• _SUPPLIED TEXT_:
## begin

Services Marketing Triangle

The Services Marketing Triangle (or Services Triangle) shows the key actors involved in marketing a service business. It also shows the key marketing activities that occur between those actors.

Before we look at the model it is important to note that we are only concerned with the marketing of services. The model does not apply to products. We define services using these criteria:

  • Intangible: you cannot see, taste, or touch them.
  • Inseparable: you cannot separate production from consumption.
  • Perishable: you cannot store them, save them, or return them.
  • Heterogeneous: you cannot mass produce them as they are unique.

Examples of services include hotel rooms, flights, and health club membership.

Services businesses are marketed on promises. These are the promises we make to customers and whether we keep or fail to keep those promises. The Services Marketing Triangle is a visual strategic model. It reinforces the importance of people in a company’s ability to keep its promises.

The Services Marketing Triangle

The Services Marketing Triangle is shown in the following diagram. It shows the key marketing activities that happen between the key actors within services businesses.

Services Marketing Triangle

Each actor works together to develop, promote, and deliver a company’s service. As you can see from the diagram we represent actors by the points of the triangle. Our actors are:

  • Company: refers to the leadership team of the company in question.
  • Employees: refers to all employees, including subcontractors who deliver the company’s service.

## end

• _GIVEN ENTRIES_:
## begin

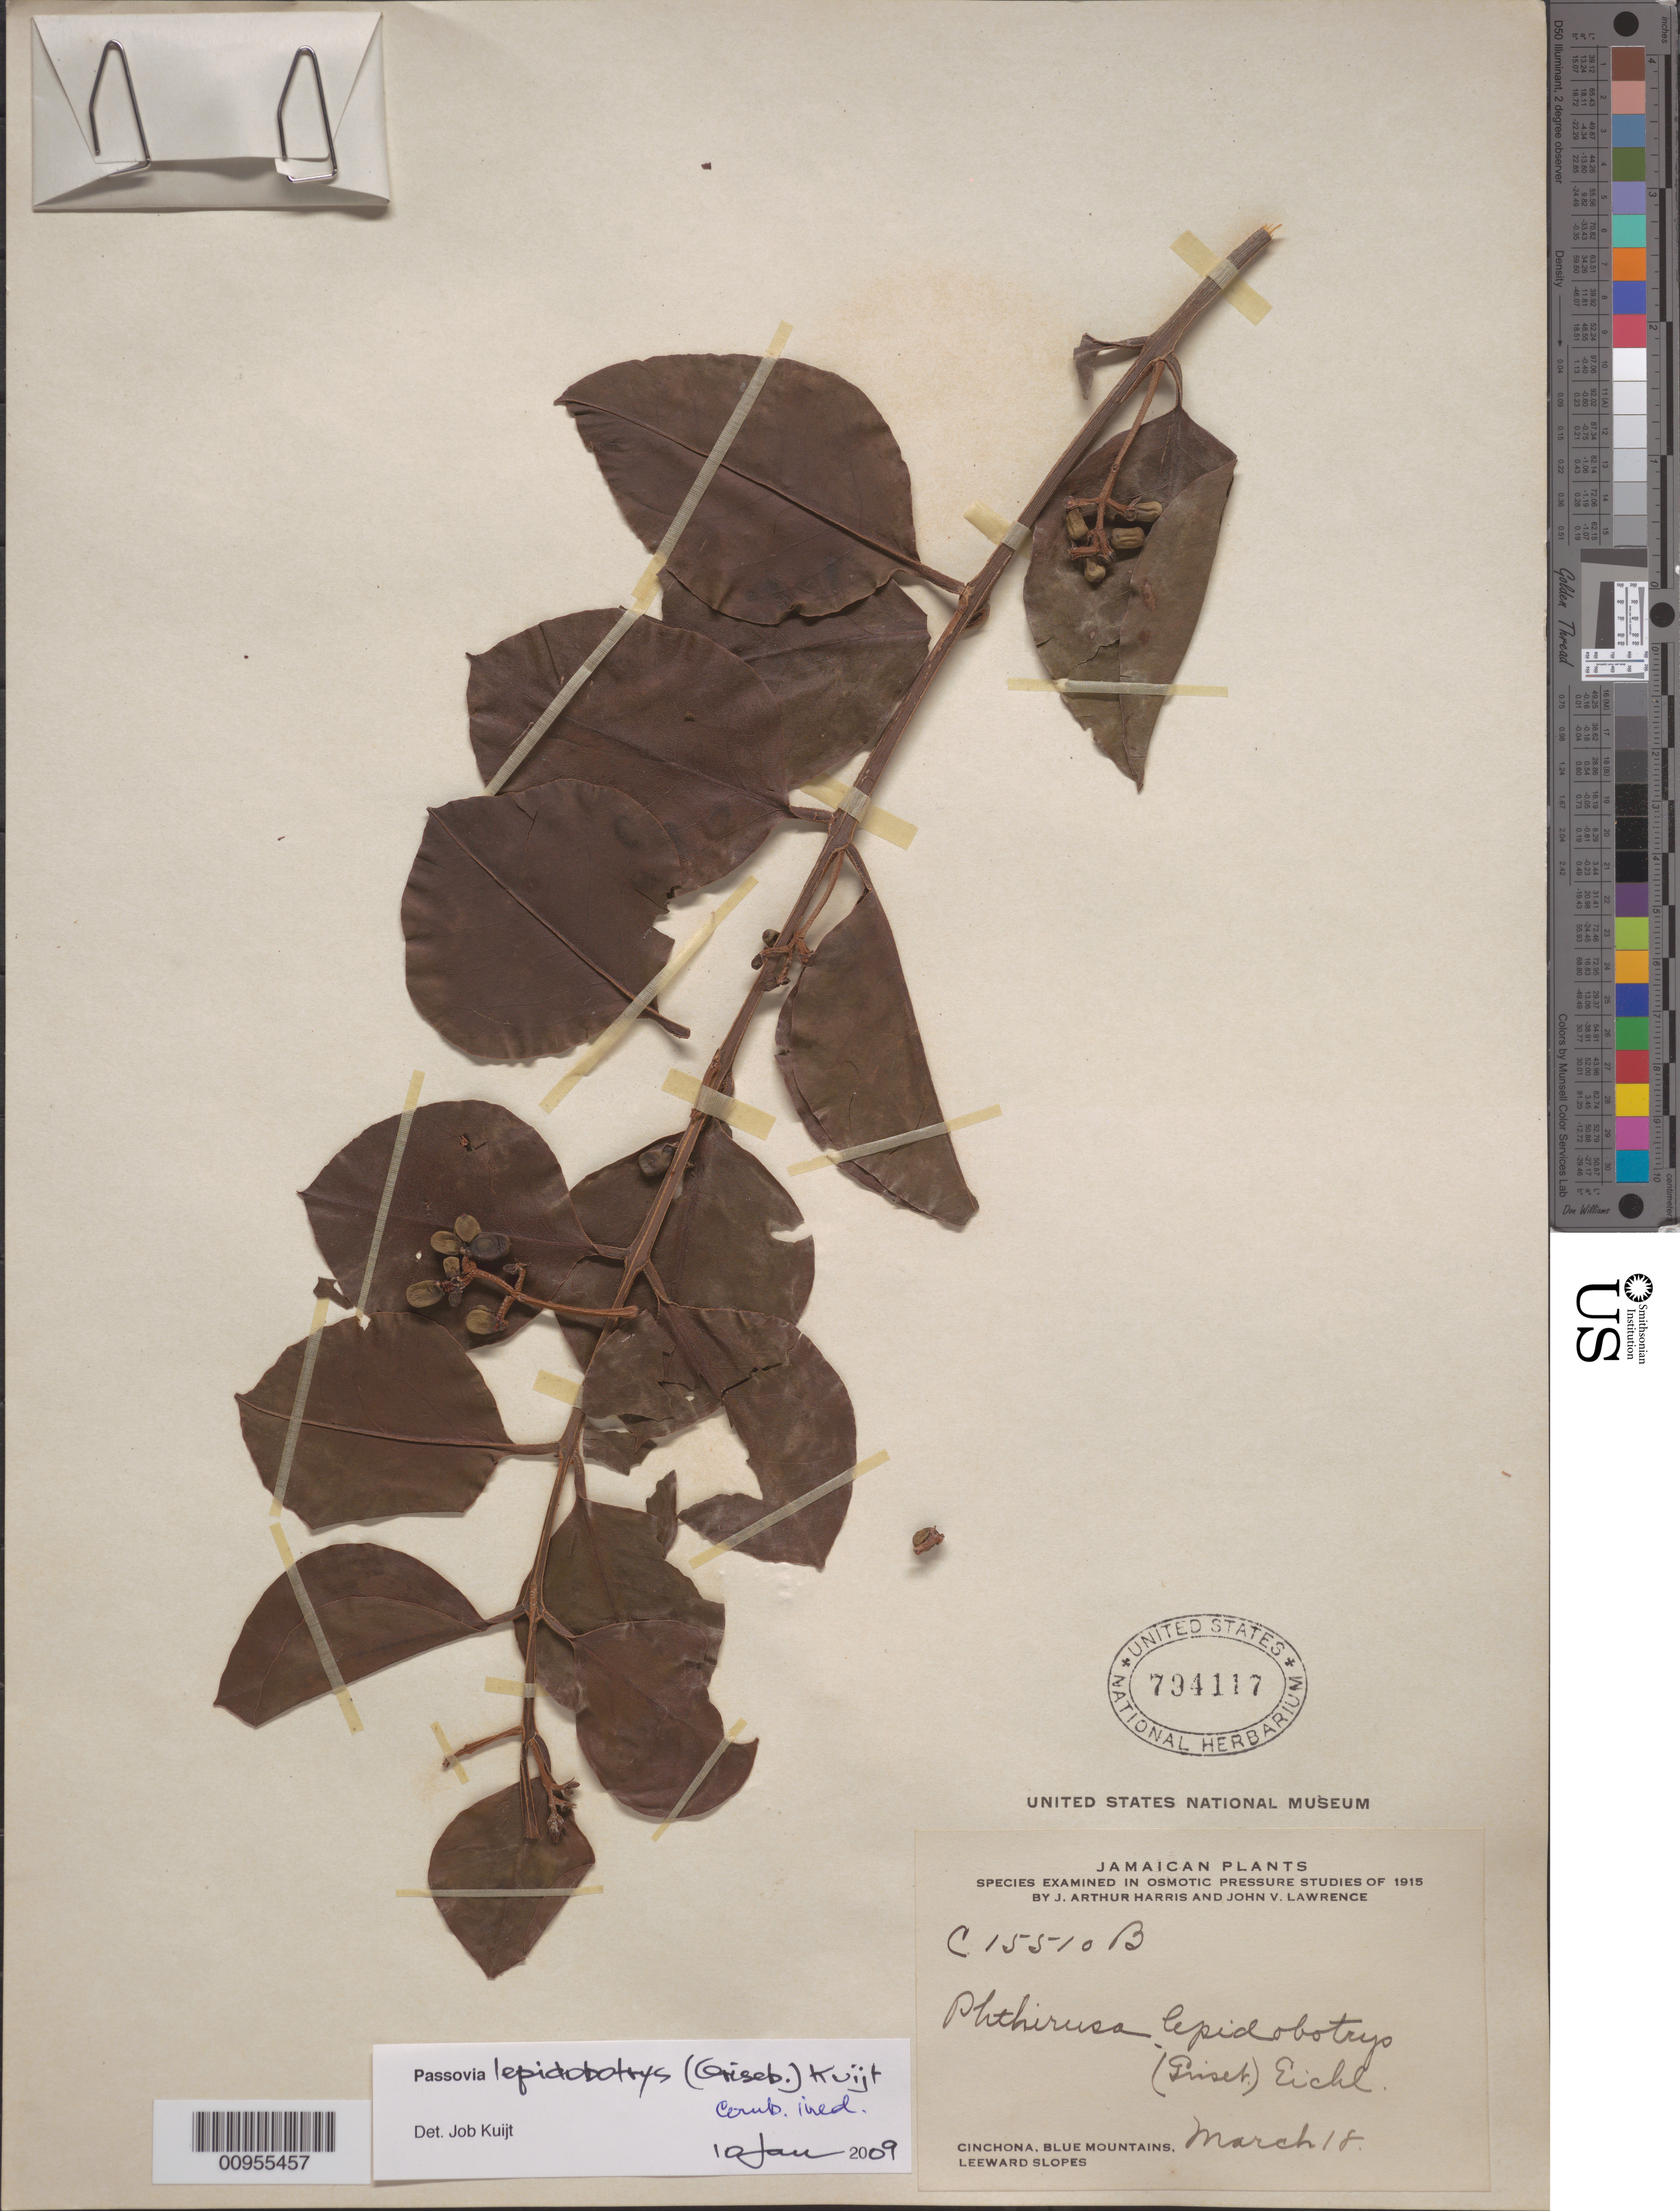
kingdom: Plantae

## end
## begin

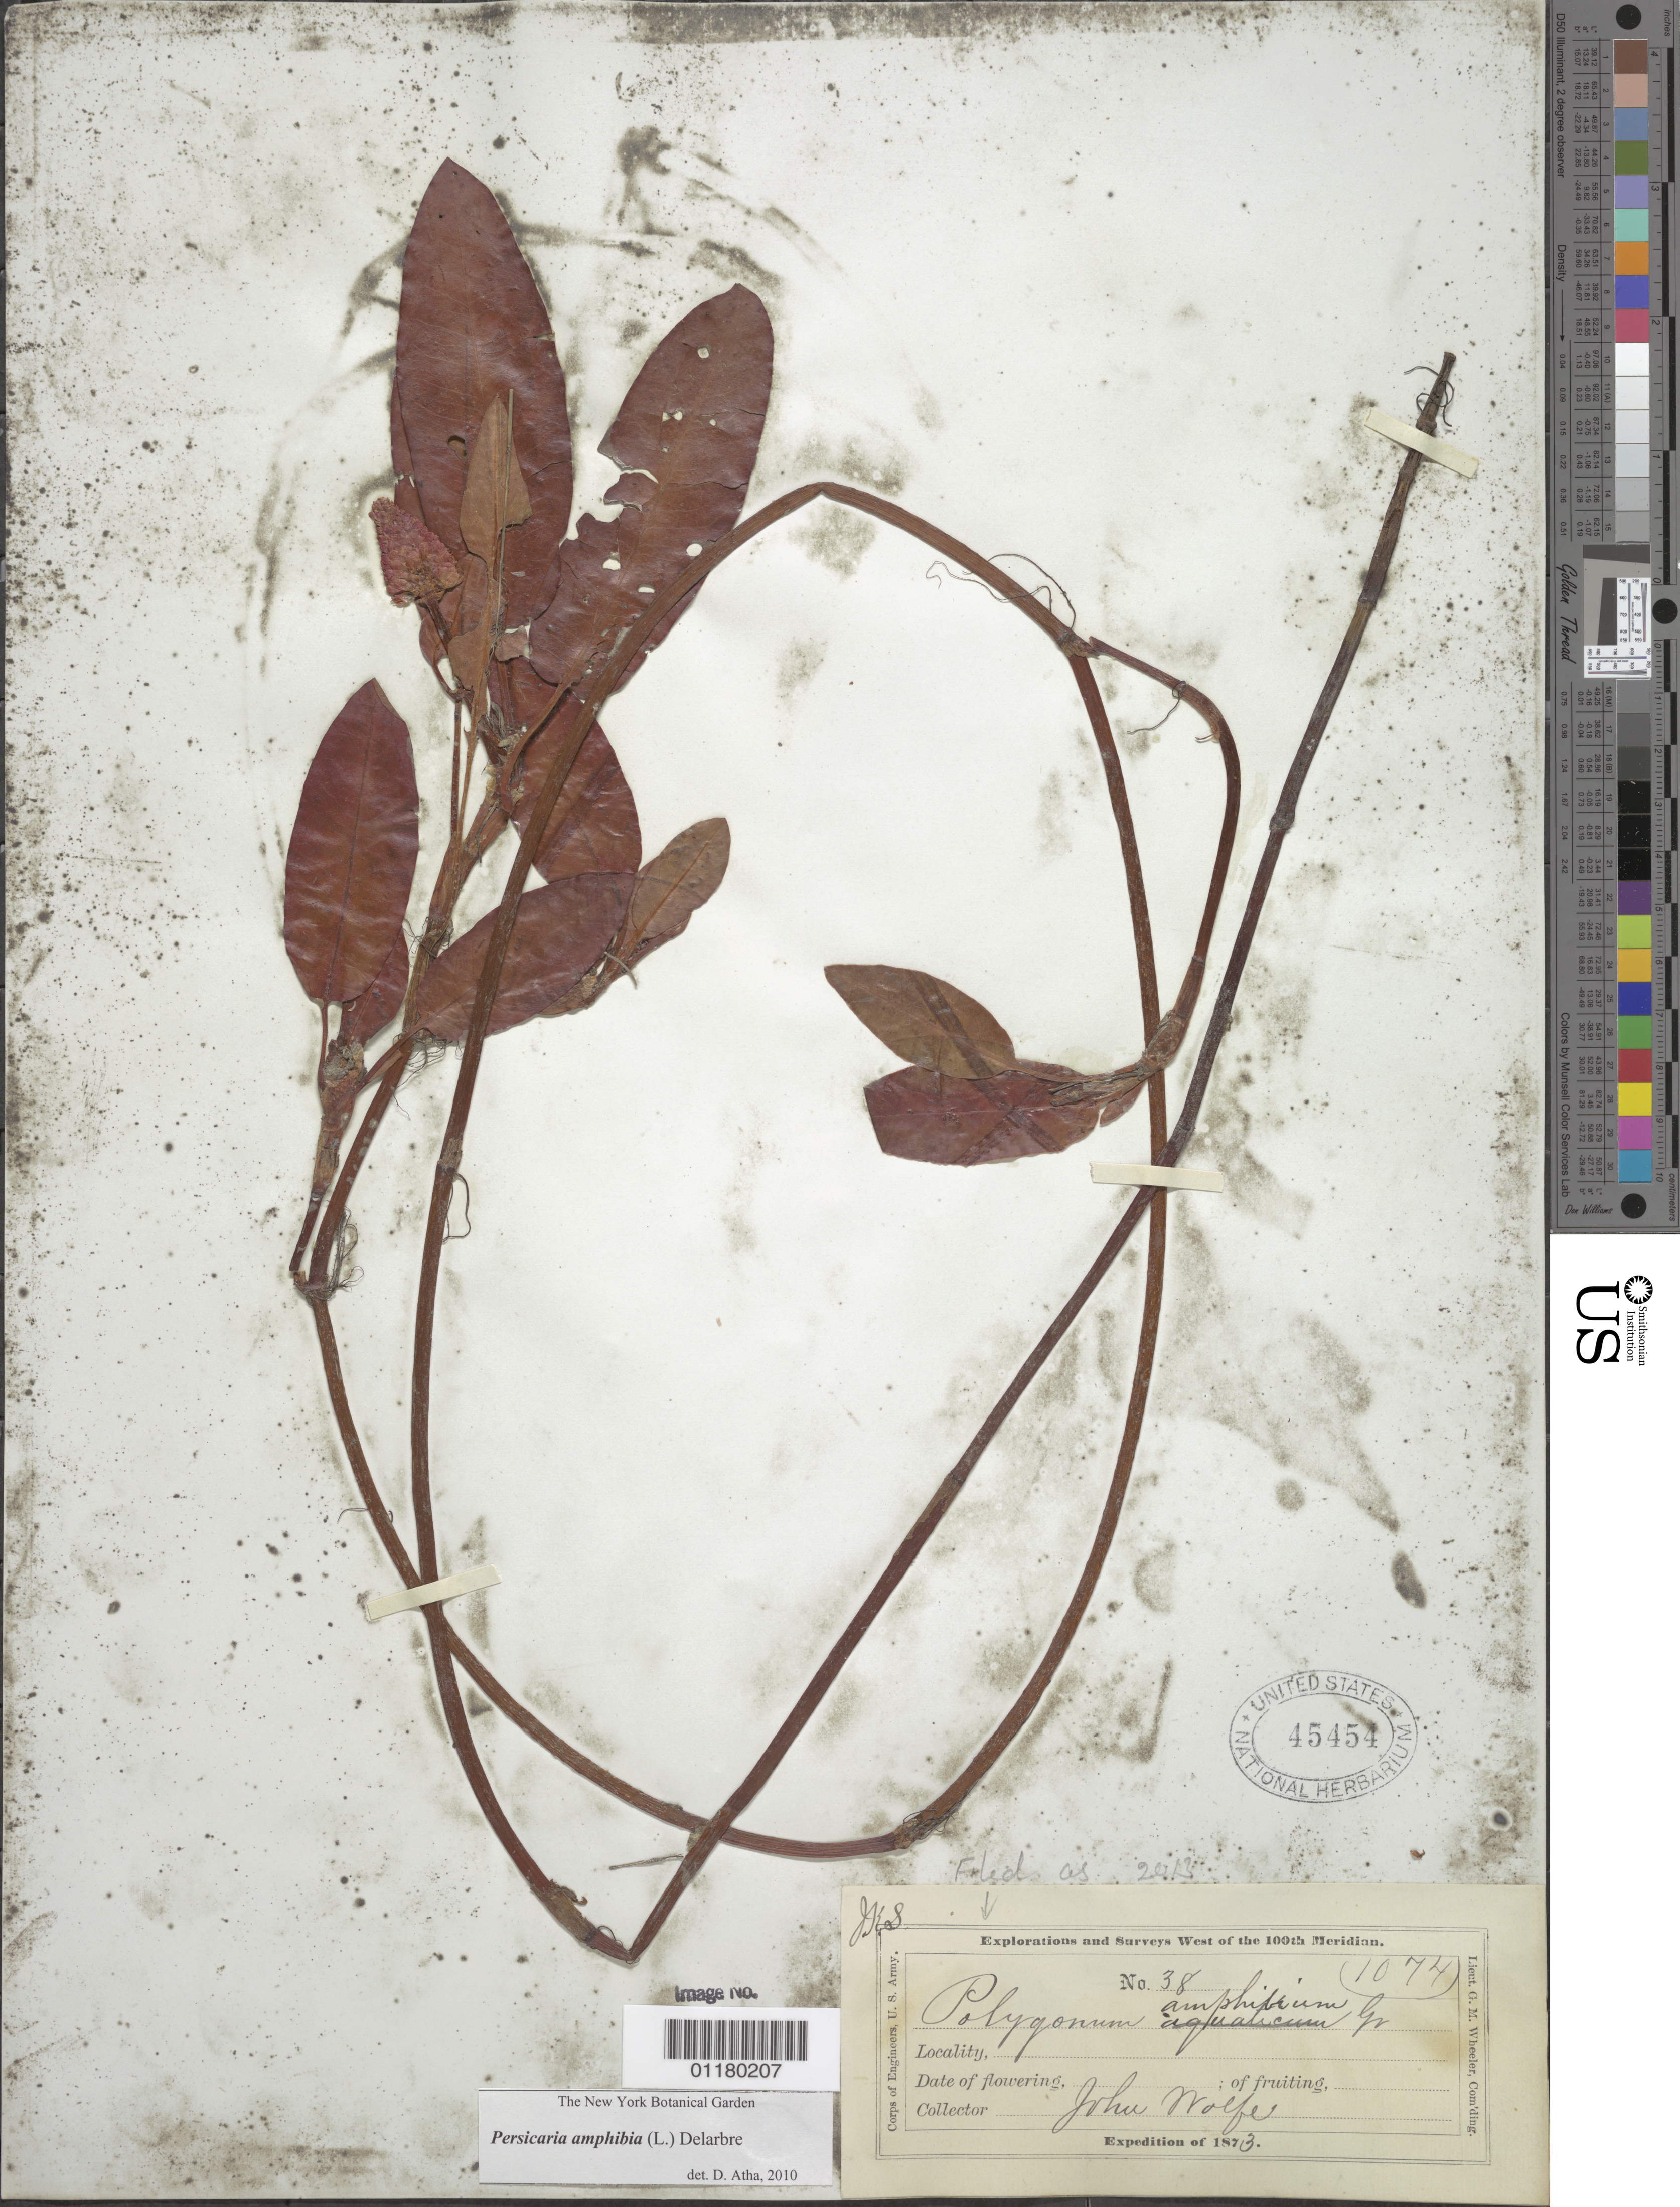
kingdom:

## end

• _WORK TO DO_: Quote the Services Marketing Triangle passage starting with "Examples of services" and going on through "within services businesses.".

• _THE RESULT_:
Examples of services include hotel rooms, flights, and health club membership.

Services businesses are marketed on promises. These are the promises we make to customers and whether we keep or fail to keep those promises. The Services Marketing Triangle is a visual strategic model. It reinforces the importance of people in a company’s ability to keep its promises.

The Services Marketing Triangle

The Services Marketing Triangle is shown in the following diagram. It shows the key marketing activities that happen between the key actors within services businesses.